(Given records Opens)

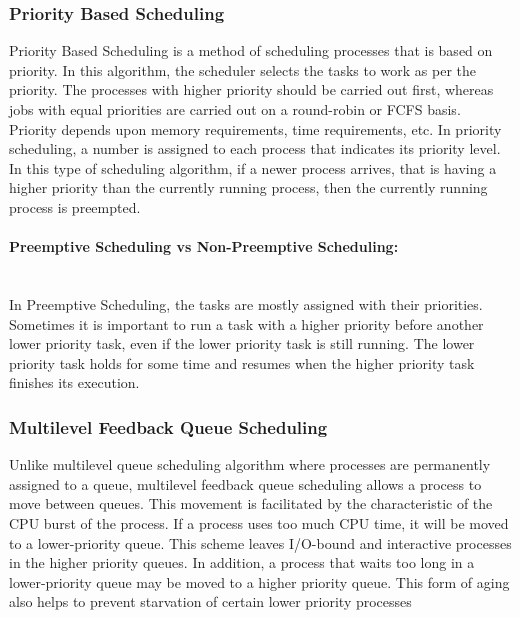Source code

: \documentclass[10pt,twocolumn,letterpaper]{article}
\newcommand{\subsubsubsection}[1]{\paragraph{#1}\mbox{}\\}
\begin{document}
\subsubsection{Priority Based Scheduling}
Priority Based Scheduling is a method of scheduling processes that is based on priority. In this algorithm, the scheduler selects the tasks to work as per the priority. The processes with higher priority should be carried out first, whereas jobs with equal priorities are carried out on a round-robin or FCFS basis. Priority depends upon memory requirements, time requirements, etc. In priority scheduling, a number is assigned to each process that indicates its priority level. In this type of scheduling algorithm, if a newer process arrives, that is having a higher priority than the currently running process, then the currently running process is preempted.

\subsubsubsection{Preemptive Scheduling vs Non-Preemptive Scheduling:}
In Preemptive Scheduling, the tasks are mostly assigned with their priorities. Sometimes it is important to run a task with a higher priority before another lower priority task, even if the lower priority task is still running. The lower priority task holds for some time and resumes when the higher priority task finishes its execution.

\subsubsection{Multilevel Feedback Queue Scheduling}\cite{MLFQ}

Unlike multilevel queue scheduling algorithm where processes are permanently assigned to a queue, multilevel feedback queue scheduling allows a process to move between queues. This movement is facilitated by the characteristic of the CPU burst of the process. If a process uses too much CPU time, it will be moved to a lower-priority queue. This scheme leaves I/O-bound and interactive processes in the higher priority queues. In addition, a process that waits too long in a lower-priority queue may be moved to a higher priority queue. This form of aging also helps to prevent starvation of certain lower priority processes
\end{document}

(Given records Closes)

Using the data above, write out every line exactly, leaving the images behind.

Solution below »
Source code

: \documentclass[10pt,twocolumn,letterpaper]{article}
\newcommand{\subsubsubsection}[1]{\paragraph{#1}\mbox{}\\}
\begin{document}
\subsubsection{Priority Based Scheduling}
Priority Based Scheduling is a method of scheduling processes that is based on priority. In this algorithm, the scheduler selects the tasks to work as per the priority. The processes with higher priority should be carried out first, whereas jobs with equal priorities are carried out on a round-robin or FCFS basis. Priority depends upon memory requirements, time requirements, etc. In priority scheduling, a number is assigned to each process that indicates its priority level. In this type of scheduling algorithm, if a newer process arrives, that is having a higher priority than the currently running process, then the currently running process is preempted.

\subsubsubsection{Preemptive Scheduling vs Non-Preemptive Scheduling:}
In Preemptive Scheduling, the tasks are mostly assigned with their priorities. Sometimes it is important to run a task with a higher priority before another lower priority task, even if the lower priority task is still running. The lower priority task holds for some time and resumes when the higher priority task finishes its execution.

\subsubsection{Multilevel Feedback Queue Scheduling}\cite{MLFQ}

Unlike multilevel queue scheduling algorithm where processes are permanently assigned to a queue, multilevel feedback queue scheduling allows a process to move between queues. This movement is facilitated by the characteristic of the CPU burst of the process. If a process uses too much CPU time, it will be moved to a lower-priority queue. This scheme leaves I/O-bound and interactive processes in the higher priority queues. In addition, a process that waits too long in a lower-priority queue may be moved to a higher priority queue. This form of aging also helps to prevent starvation of certain lower priority processes
\end{document}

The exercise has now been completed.